**TASK DESCRIPTION**
In the entries that follow, find the word "Tumor" and report each line it is on.

**SUPPLIED MATERIAL**
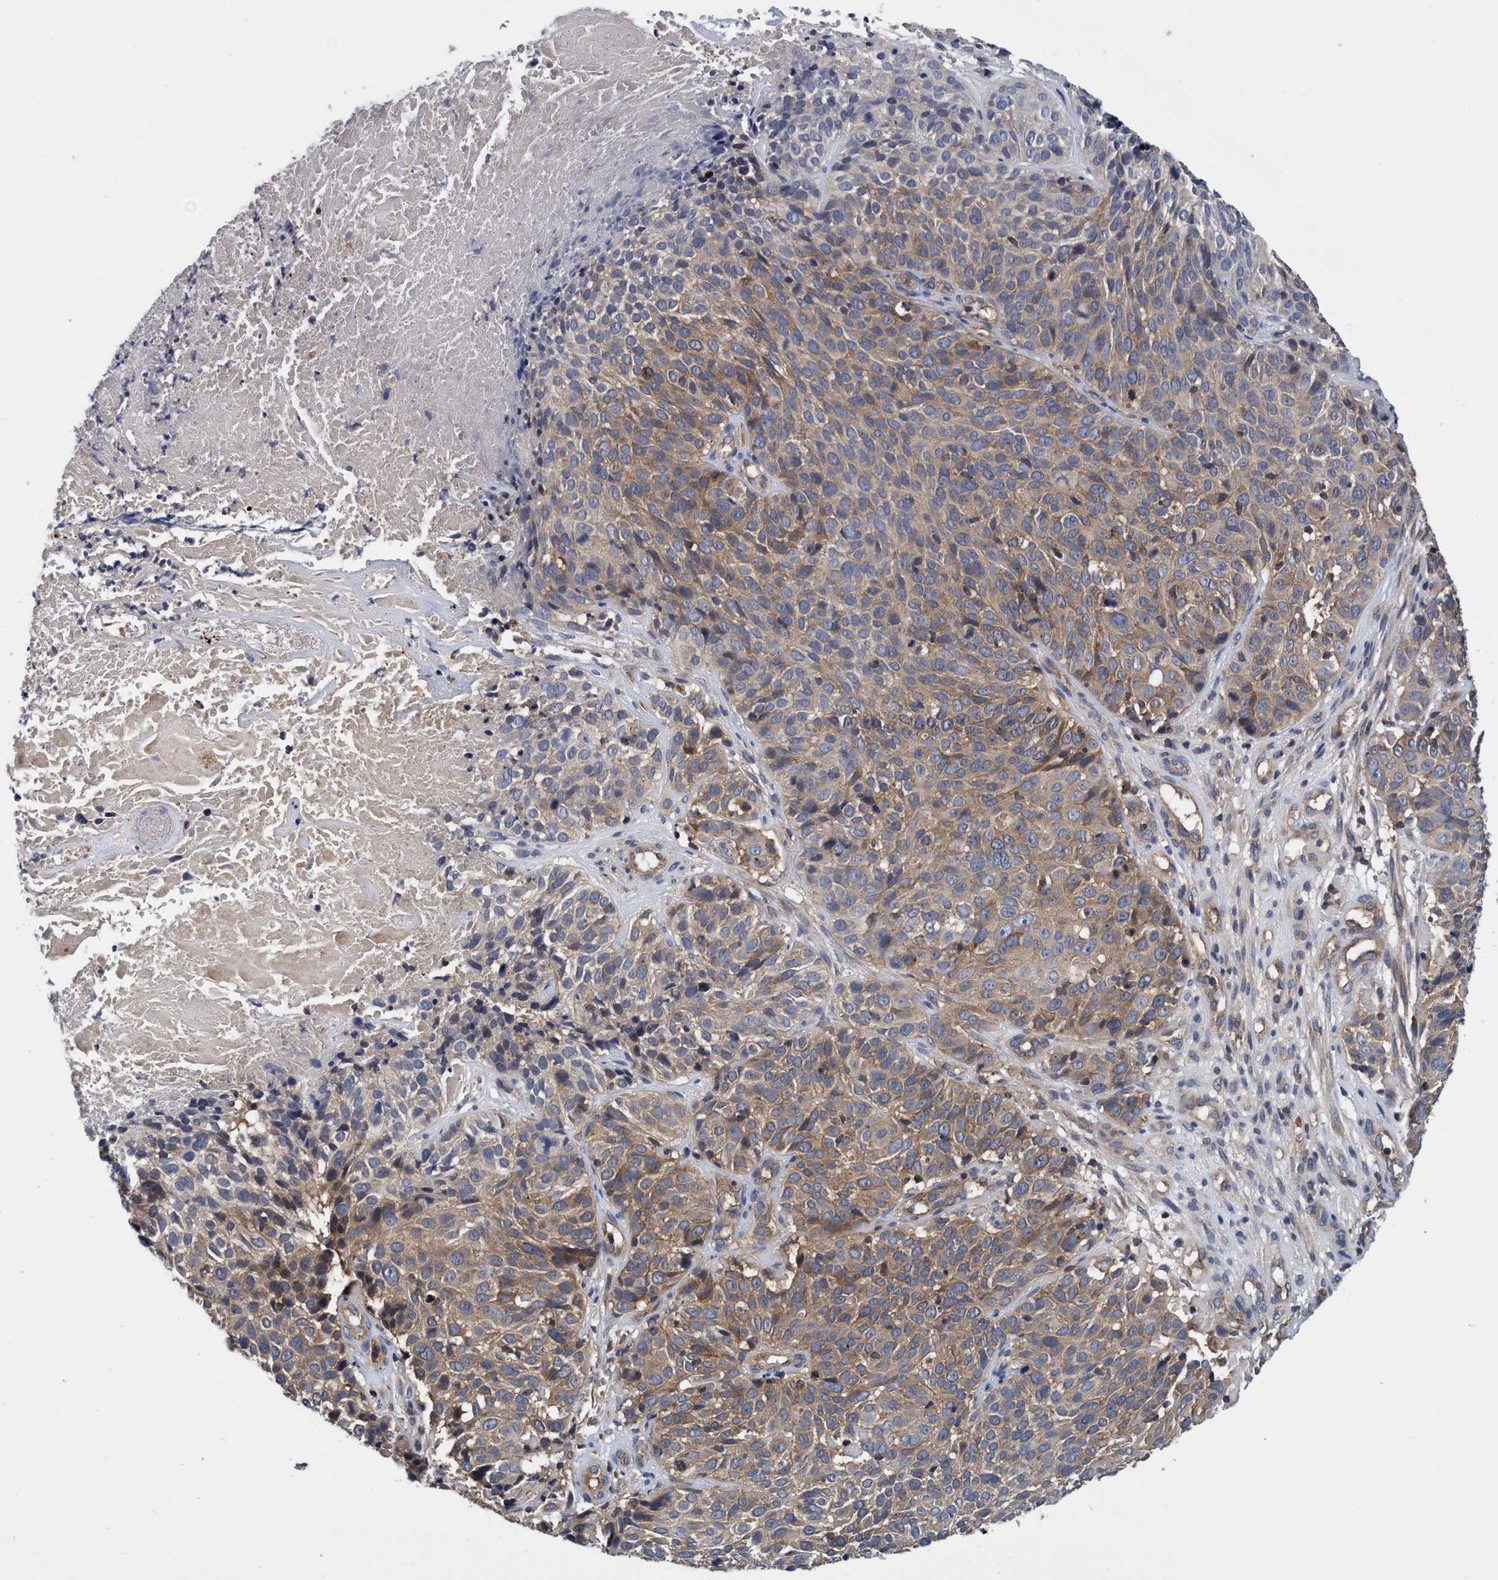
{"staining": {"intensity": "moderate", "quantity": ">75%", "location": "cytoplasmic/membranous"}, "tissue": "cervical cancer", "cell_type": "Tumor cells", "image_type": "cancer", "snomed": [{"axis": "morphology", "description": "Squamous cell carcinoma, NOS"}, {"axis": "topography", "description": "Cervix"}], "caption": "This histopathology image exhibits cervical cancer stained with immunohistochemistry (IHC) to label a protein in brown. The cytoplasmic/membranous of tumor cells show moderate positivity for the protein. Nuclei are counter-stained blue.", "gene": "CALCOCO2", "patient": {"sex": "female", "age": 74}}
...
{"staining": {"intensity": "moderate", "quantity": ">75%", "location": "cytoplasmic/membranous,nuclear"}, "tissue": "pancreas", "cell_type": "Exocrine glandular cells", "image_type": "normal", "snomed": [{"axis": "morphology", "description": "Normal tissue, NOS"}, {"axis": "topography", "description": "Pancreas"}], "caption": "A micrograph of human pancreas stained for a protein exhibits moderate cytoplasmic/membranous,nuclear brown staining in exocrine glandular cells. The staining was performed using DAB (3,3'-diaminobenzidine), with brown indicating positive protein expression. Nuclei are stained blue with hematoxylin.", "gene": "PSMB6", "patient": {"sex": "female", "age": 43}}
--
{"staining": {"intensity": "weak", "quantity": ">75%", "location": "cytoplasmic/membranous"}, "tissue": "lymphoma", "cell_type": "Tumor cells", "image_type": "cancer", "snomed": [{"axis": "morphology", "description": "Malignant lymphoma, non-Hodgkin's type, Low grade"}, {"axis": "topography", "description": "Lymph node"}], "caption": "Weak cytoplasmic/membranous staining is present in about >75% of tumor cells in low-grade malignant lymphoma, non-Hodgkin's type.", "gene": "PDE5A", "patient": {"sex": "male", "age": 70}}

**WRITTEN RESPONSE**
{"staining": {"intensity": "moderate", "quantity": ">75%", "location": "cytoplasmic/membranous"}, "tissue": "cervical cancer", "cell_type": "Tumor cells", "image_type": "cancer", "snomed": [{"axis": "morphology", "description": "Squamous cell carcinoma, NOS"}, {"axis": "topography", "description": "Cervix"}], "caption": "This histopathology image exhibits cervical cancer stained with immunohistochemistry (IHC) to label a protein in brown. The cytoplasmic/membranous of tumor cells show moderate positivity for the protein. Nuclei are counter-stained blue.", "gene": "CALCOCO2", "patient": {"sex": "female", "age": 74}}
{"staining": {"intensity": "weak", "quantity": ">75%", "location": "cytoplasmic/membranous"}, "tissue": "lymphoma", "cell_type": "Tumor cells", "image_type": "cancer", "snomed": [{"axis": "morphology", "description": "Malignant lymphoma, non-Hodgkin's type, Low grade"}, {"axis": "topography", "description": "Lymph node"}], "caption": "Weak cytoplasmic/membranous staining is present in about >75% of tumor cells in low-grade malignant lymphoma, non-Hodgkin's type.", "gene": "PDE5A", "patient": {"sex": "male", "age": 70}}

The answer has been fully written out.